### What to work on
Rewrite the lines from the line with "pose: elev=221.9 azim=84.8" to the line with "Dot at: (181, 263)", replacing "dist" with "range" and keeping everything else the same. Omit the pictures.

Entries drawn from a collection
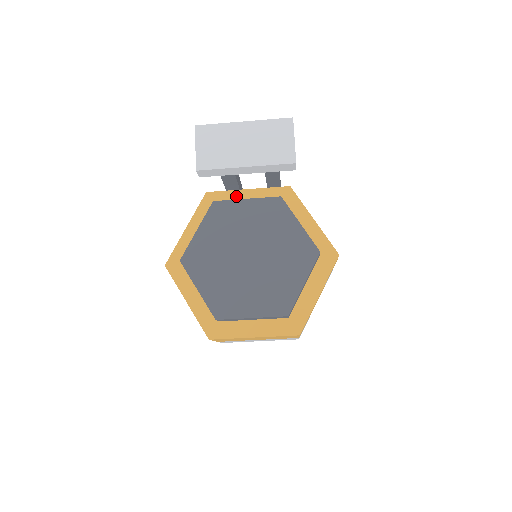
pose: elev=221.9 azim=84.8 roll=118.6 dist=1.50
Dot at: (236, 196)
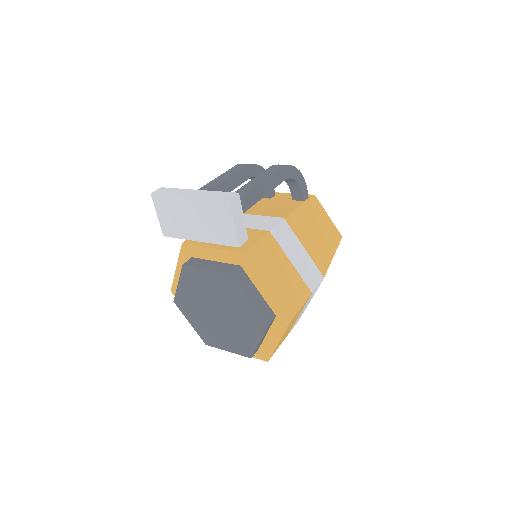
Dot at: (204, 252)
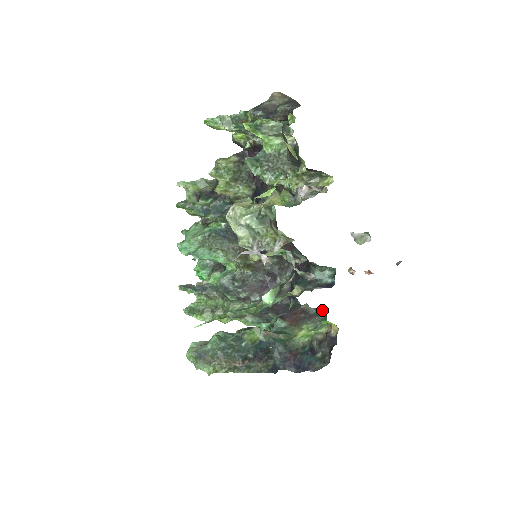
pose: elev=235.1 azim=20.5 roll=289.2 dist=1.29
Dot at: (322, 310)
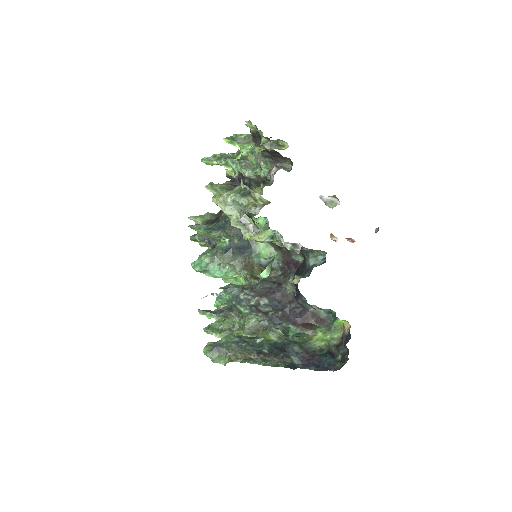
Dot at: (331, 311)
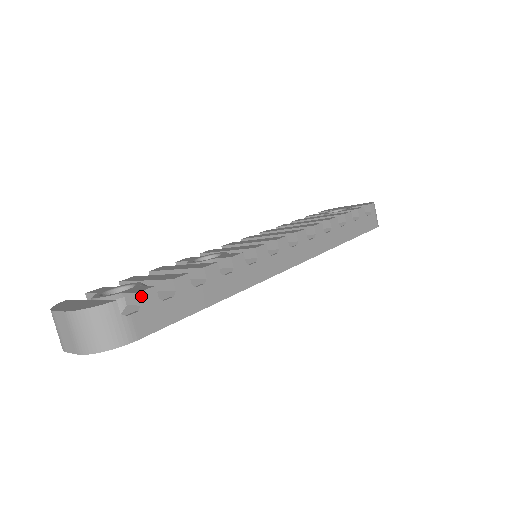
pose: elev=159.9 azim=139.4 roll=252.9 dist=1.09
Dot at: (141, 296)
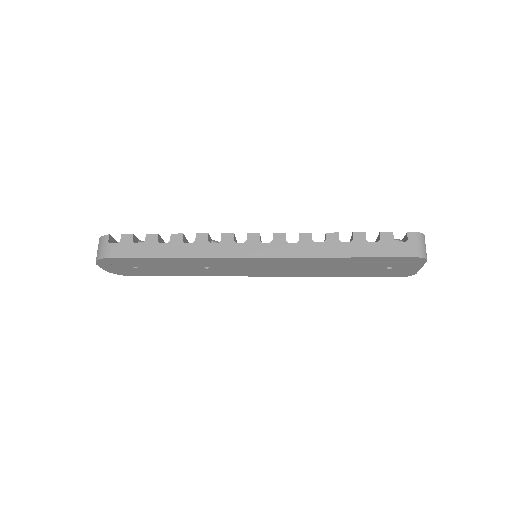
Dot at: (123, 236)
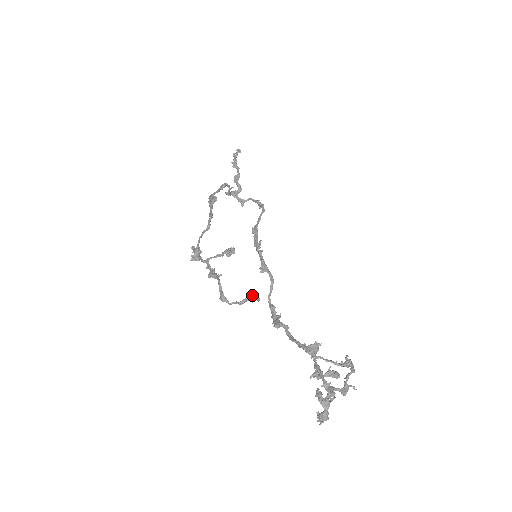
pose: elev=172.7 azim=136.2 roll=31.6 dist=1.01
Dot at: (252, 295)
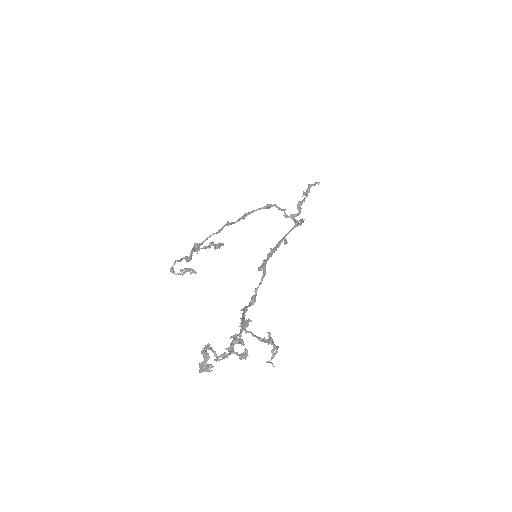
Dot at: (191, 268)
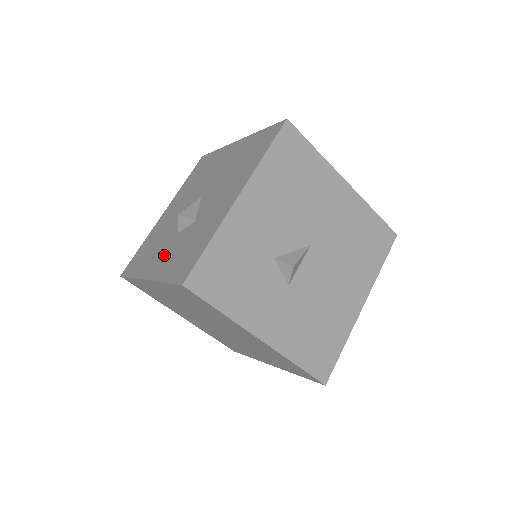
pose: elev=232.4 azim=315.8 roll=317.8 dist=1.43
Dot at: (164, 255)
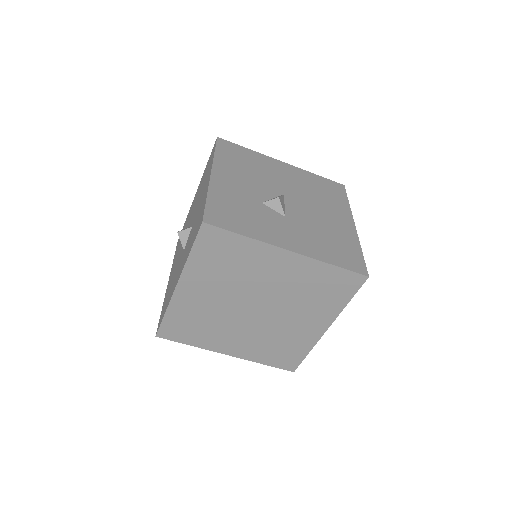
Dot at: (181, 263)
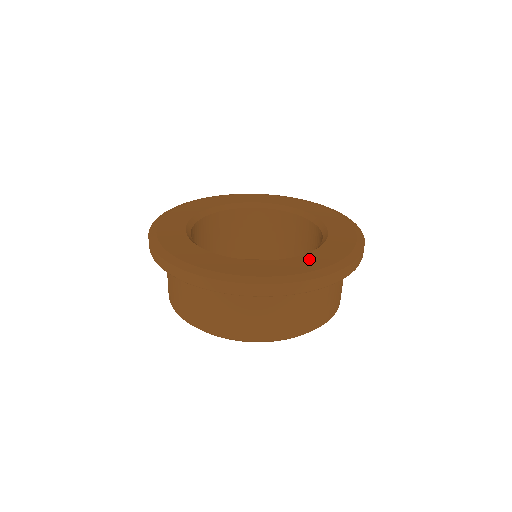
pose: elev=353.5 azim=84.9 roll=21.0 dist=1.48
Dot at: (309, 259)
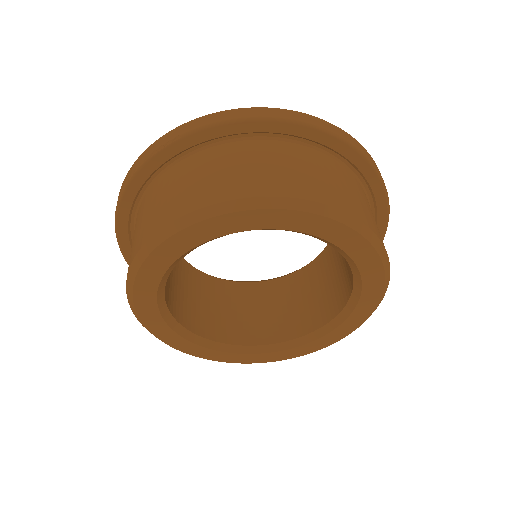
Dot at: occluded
---
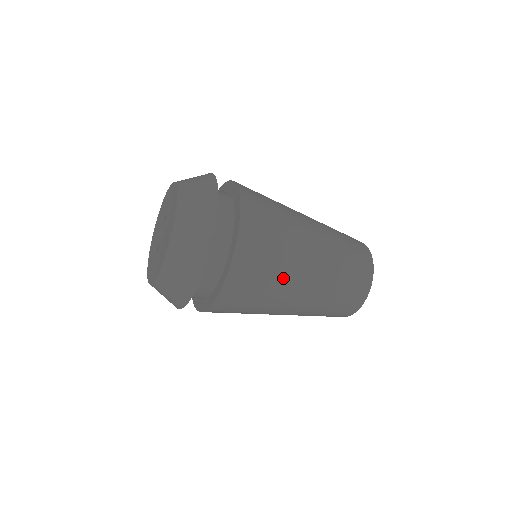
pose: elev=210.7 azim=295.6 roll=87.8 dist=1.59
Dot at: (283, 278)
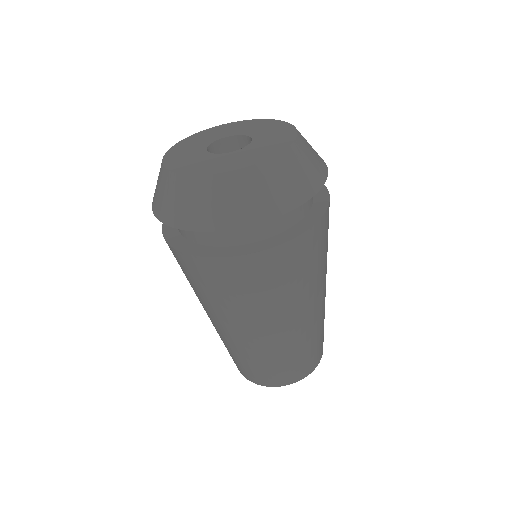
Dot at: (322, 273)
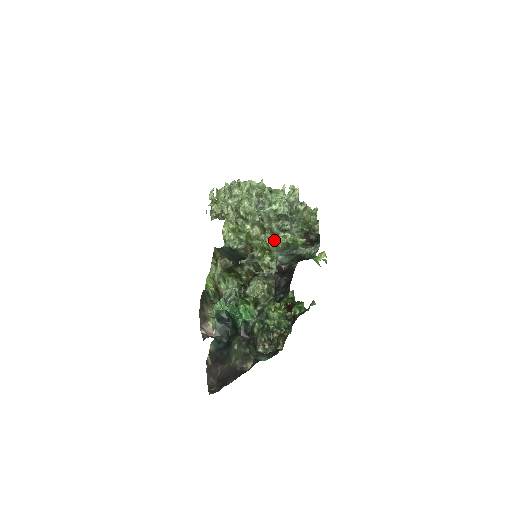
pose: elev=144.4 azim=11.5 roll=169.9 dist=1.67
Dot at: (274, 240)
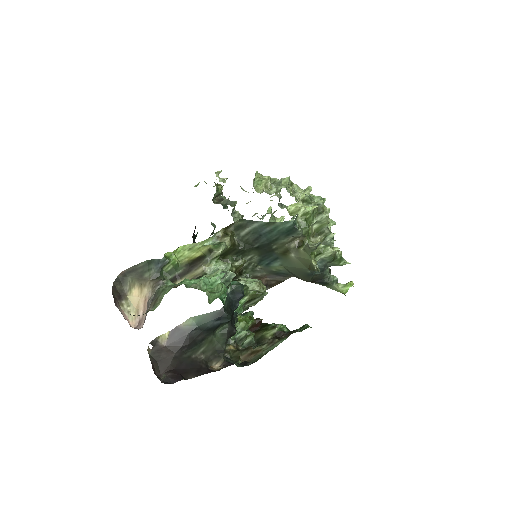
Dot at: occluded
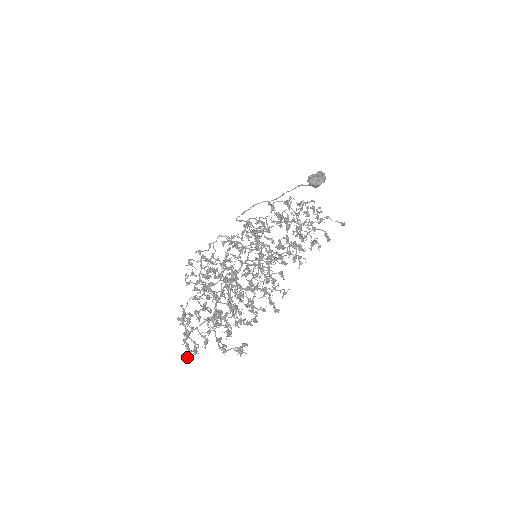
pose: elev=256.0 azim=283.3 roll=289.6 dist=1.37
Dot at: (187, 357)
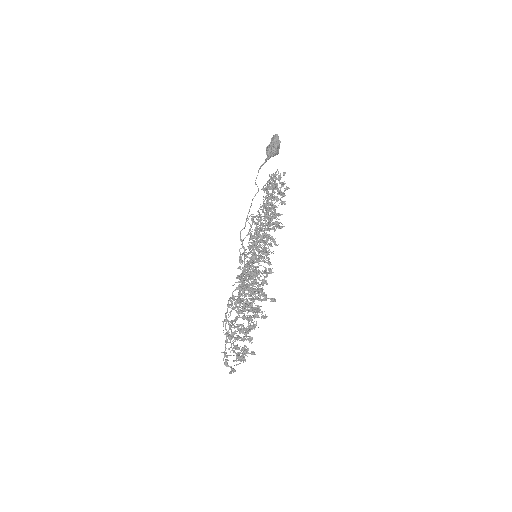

### Task output
pose: elev=221.9 azim=84.8 roll=118.6 range=1.50
Dot at: (236, 196)
Dot at: (204, 252)
pose: elev=235.1 azim=20.5 roll=289.2 range=1.29
Dot at: (322, 310)
Dot at: (331, 311)
pose: elev=159.9 azim=139.4 roll=252.9 range=1.09
Dot at: (141, 296)
Dot at: (123, 236)
pose: elev=172.7 azim=136.2 roll=31.6 range=1.01
Dot at: (252, 295)
Dot at: (191, 268)
pose: elev=232.4 azim=315.8 roll=317.8 range=1.43
Dot at: (164, 255)
Dot at: (181, 263)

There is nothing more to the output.